*PROBLEM TO SOLVE*:
Find each line below that contains the string "week" and copy it out in full. Match only that exact capitalization.

____

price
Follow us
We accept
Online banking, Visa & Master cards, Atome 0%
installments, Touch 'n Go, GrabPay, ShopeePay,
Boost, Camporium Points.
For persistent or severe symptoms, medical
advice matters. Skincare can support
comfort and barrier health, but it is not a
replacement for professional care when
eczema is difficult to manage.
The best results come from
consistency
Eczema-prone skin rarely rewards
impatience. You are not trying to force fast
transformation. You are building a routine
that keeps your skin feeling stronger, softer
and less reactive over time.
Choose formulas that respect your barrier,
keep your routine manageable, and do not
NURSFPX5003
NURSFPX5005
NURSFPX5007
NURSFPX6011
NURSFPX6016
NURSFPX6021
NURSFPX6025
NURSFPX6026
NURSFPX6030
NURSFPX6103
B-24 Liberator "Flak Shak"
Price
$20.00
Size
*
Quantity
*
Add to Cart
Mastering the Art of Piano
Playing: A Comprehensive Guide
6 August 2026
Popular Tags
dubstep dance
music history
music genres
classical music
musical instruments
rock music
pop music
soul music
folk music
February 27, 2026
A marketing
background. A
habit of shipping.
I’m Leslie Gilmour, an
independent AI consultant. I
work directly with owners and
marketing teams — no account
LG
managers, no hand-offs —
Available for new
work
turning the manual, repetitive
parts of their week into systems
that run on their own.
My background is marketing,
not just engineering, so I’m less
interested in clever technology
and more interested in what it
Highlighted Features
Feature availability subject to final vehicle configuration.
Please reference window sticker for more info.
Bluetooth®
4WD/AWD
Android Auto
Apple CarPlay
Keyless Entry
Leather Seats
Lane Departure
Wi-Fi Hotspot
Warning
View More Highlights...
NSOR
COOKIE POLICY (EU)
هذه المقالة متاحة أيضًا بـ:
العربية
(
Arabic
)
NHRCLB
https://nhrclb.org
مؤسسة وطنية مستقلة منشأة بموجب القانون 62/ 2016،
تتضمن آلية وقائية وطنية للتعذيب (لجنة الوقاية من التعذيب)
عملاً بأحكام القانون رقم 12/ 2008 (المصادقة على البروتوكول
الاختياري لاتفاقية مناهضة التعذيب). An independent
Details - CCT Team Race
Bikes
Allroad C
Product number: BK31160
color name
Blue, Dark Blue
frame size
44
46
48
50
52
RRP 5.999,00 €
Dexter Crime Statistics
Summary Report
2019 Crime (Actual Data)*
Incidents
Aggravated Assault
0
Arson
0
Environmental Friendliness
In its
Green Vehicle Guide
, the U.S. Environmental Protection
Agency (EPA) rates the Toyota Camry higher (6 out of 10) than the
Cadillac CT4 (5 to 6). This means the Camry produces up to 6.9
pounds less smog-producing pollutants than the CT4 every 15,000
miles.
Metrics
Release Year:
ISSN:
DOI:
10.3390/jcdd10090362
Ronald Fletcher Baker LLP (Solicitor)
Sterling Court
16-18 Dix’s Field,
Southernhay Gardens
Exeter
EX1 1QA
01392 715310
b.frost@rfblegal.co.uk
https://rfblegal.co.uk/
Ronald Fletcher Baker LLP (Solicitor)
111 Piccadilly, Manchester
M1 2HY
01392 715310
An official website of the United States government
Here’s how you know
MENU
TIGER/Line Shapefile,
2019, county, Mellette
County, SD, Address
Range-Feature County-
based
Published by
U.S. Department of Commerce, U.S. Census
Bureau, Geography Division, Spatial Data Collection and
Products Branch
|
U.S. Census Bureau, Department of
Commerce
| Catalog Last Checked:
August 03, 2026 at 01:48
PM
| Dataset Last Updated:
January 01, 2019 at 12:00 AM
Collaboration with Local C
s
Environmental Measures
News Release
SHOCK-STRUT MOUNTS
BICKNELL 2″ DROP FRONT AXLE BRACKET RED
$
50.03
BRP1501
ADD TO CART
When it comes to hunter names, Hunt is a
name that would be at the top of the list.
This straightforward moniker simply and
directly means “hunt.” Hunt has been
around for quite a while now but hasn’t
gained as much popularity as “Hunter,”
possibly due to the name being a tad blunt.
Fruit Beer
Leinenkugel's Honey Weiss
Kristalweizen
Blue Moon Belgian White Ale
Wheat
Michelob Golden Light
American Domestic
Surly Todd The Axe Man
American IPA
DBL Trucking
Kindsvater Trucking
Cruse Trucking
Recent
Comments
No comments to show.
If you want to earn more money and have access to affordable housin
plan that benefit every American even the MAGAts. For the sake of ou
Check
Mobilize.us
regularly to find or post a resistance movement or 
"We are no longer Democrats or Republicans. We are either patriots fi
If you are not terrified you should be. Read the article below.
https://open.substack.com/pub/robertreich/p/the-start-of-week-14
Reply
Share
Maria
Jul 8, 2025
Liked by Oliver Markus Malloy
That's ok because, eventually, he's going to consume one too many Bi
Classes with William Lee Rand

____

*ANSWER TO THE PROBLEM*:
parts of their week into systems
https://open.substack.com/pub/robertreich/p/the-start-of-week-14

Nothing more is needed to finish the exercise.